DATA EXCERPTS Start Marker

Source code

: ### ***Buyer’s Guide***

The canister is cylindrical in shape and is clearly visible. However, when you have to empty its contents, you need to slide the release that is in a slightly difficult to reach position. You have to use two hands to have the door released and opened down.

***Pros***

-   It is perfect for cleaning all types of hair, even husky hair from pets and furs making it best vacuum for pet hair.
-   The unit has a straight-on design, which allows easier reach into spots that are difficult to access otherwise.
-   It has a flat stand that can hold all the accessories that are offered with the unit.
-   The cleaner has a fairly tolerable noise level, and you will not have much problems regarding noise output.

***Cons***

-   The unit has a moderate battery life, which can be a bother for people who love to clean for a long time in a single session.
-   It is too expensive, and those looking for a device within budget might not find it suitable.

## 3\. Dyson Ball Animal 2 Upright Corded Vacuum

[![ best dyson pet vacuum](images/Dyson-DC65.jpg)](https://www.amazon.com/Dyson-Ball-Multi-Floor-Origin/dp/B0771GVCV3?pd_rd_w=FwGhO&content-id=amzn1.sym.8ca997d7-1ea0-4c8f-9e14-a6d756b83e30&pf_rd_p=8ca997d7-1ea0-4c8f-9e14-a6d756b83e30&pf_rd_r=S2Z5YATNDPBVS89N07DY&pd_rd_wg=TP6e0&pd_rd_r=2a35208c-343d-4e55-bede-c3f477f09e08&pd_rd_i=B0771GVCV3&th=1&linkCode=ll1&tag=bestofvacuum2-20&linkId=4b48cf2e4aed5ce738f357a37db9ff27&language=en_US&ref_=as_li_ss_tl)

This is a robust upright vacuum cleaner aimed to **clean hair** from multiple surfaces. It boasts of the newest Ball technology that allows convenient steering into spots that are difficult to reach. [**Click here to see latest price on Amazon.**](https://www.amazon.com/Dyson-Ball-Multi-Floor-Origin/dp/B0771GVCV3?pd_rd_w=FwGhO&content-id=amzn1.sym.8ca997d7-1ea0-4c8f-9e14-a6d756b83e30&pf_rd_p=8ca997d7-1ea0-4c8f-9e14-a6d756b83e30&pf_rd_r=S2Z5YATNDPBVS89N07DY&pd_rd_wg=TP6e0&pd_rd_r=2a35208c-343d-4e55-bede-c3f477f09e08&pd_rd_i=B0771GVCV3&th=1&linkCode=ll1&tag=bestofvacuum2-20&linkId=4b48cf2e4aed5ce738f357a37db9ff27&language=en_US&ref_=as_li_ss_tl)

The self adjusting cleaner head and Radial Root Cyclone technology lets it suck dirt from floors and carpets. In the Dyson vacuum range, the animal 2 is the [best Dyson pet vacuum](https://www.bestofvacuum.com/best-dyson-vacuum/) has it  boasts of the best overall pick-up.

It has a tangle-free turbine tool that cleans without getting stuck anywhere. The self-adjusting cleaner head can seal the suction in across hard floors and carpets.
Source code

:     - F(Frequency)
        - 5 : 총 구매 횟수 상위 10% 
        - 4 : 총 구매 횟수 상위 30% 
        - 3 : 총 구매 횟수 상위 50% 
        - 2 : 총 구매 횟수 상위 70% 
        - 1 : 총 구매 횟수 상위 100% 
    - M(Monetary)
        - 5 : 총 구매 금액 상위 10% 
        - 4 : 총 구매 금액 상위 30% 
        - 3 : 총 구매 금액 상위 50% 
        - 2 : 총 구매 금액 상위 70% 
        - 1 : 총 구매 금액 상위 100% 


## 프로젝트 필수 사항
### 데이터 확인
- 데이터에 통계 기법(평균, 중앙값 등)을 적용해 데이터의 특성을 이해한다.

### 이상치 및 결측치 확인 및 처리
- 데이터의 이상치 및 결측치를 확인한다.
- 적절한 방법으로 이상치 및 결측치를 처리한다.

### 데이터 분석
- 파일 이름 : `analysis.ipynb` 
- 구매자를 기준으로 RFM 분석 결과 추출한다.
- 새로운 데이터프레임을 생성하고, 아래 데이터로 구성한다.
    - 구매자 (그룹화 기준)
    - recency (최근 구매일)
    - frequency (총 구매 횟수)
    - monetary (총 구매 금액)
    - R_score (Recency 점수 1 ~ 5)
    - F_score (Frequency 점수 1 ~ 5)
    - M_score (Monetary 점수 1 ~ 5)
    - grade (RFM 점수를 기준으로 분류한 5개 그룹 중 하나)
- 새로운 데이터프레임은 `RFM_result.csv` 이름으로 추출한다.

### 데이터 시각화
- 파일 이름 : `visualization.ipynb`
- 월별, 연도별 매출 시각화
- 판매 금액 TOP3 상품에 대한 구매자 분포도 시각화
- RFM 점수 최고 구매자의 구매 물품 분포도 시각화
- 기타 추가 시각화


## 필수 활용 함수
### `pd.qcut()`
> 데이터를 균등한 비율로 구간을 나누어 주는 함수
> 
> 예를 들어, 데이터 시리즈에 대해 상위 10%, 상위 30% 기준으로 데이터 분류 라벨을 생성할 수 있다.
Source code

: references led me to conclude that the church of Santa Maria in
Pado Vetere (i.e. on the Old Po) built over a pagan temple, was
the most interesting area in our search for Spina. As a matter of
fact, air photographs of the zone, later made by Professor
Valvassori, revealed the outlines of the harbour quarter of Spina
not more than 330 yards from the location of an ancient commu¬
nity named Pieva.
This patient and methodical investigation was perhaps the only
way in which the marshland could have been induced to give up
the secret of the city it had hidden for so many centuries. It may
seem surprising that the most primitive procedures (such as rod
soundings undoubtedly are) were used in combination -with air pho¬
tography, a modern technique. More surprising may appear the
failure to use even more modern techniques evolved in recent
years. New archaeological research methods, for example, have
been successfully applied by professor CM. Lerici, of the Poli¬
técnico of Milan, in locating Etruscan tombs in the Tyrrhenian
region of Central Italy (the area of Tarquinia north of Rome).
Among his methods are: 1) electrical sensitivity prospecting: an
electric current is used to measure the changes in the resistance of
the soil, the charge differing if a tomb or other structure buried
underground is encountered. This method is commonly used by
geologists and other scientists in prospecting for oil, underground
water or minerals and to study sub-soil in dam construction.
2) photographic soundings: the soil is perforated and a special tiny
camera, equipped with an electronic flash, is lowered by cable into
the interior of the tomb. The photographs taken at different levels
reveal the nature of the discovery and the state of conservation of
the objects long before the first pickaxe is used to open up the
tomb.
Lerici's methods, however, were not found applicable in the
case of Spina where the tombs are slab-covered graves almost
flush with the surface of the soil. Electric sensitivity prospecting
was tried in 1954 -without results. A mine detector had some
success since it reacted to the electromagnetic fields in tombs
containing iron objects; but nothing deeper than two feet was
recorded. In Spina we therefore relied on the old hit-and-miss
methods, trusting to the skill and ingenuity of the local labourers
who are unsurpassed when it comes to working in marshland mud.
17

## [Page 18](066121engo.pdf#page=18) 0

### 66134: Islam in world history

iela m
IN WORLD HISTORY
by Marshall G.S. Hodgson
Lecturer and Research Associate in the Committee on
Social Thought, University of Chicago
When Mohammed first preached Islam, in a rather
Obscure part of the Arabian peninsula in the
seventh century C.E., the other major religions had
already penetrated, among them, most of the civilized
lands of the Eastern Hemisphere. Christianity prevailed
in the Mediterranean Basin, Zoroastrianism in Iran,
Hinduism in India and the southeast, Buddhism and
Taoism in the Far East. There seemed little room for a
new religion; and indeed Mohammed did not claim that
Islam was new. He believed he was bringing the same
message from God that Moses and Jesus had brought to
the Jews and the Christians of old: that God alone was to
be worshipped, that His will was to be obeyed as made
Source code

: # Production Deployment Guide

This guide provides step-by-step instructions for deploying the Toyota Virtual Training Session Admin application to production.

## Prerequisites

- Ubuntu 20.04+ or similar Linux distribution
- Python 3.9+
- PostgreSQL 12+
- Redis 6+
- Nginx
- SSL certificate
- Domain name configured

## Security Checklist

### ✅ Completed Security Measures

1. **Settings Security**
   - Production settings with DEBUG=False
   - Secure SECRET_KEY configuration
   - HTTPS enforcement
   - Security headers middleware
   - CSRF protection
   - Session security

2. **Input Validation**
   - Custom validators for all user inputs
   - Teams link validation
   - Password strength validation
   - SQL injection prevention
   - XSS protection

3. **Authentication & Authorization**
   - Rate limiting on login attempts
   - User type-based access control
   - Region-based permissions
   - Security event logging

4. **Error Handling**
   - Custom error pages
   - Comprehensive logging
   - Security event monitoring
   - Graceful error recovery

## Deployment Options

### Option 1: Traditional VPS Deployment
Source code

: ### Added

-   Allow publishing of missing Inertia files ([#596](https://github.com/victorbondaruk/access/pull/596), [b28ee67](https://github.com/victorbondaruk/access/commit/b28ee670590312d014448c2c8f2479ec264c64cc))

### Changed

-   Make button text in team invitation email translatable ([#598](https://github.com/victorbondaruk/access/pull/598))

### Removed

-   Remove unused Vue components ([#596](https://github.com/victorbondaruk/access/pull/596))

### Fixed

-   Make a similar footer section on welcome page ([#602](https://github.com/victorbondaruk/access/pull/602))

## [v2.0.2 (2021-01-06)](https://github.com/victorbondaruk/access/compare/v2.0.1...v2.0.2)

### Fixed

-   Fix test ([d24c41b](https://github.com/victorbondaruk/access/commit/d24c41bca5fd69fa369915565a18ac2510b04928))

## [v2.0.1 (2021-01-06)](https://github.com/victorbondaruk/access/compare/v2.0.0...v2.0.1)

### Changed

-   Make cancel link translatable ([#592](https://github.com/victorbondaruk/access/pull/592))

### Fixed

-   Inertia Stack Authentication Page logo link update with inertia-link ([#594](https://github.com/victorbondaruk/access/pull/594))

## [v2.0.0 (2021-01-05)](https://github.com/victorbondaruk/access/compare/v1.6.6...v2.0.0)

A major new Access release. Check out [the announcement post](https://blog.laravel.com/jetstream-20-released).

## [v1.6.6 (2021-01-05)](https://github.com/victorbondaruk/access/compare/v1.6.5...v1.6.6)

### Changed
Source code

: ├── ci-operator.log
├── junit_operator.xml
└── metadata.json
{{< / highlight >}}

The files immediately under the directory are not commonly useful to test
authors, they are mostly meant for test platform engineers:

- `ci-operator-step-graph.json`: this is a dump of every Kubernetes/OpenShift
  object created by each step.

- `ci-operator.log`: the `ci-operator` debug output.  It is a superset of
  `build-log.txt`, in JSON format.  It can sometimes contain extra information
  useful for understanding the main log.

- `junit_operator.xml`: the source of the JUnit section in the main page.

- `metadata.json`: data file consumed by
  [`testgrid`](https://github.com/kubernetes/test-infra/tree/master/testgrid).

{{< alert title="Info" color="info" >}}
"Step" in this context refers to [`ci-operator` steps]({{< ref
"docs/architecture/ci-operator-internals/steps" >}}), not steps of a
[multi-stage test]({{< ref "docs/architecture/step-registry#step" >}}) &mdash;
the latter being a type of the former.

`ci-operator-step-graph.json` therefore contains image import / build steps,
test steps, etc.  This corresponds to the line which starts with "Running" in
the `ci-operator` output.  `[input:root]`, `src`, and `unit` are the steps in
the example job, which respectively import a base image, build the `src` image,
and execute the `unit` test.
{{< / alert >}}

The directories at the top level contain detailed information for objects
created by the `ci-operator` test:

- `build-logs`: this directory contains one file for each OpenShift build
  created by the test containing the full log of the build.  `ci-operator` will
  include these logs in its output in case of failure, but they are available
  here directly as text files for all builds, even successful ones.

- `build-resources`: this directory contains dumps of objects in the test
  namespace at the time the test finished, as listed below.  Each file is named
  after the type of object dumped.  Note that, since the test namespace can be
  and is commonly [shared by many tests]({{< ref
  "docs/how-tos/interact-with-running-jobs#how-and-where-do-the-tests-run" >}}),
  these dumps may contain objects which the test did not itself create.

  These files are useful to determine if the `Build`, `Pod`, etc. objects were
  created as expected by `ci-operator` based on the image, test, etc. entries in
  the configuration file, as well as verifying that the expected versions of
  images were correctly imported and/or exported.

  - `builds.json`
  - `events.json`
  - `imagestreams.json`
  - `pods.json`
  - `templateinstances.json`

DATA EXCERPTS End Marker

# TASK ITEM
Extract and reproduce, line for line, everything from the line containing "for pet hair." down to the line containing "[![ best dyson", including both of those lines.

# SOLUTION BELOW
-   It is perfect for cleaning all types of hair, even husky hair from pets and furs making it best vacuum for pet hair.
-   The unit has a straight-on design, which allows easier reach into spots that are difficult to access otherwise.
-   It has a flat stand that can hold all the accessories that are offered with the unit.
-   The cleaner has a fairly tolerable noise level, and you will not have much problems regarding noise output.

***Cons***

-   The unit has a moderate battery life, which can be a bother for people who love to clean for a long time in a single session.
-   It is too expensive, and those looking for a device within budget might not find it suitable.

## 3\. Dyson Ball Animal 2 Upright Corded Vacuum

[![ best dyson pet vacuum](images/Dyson-DC65.jpg)](https://www.amazon.com/Dyson-Ball-Multi-Floor-Origin/dp/B0771GVCV3?pd_rd_w=FwGhO&content-id=amzn1.sym.8ca997d7-1ea0-4c8f-9e14-a6d756b83e30&pf_rd_p=8ca997d7-1ea0-4c8f-9e14-a6d756b83e30&pf_rd_r=S2Z5YATNDPBVS89N07DY&pd_rd_wg=TP6e0&pd_rd_r=2a35208c-343d-4e55-bede-c3f477f09e08&pd_rd_i=B0771GVCV3&th=1&linkCode=ll1&tag=bestofvacuum2-20&linkId=4b48cf2e4aed5ce738f357a37db9ff27&language=en_US&ref_=as_li_ss_tl)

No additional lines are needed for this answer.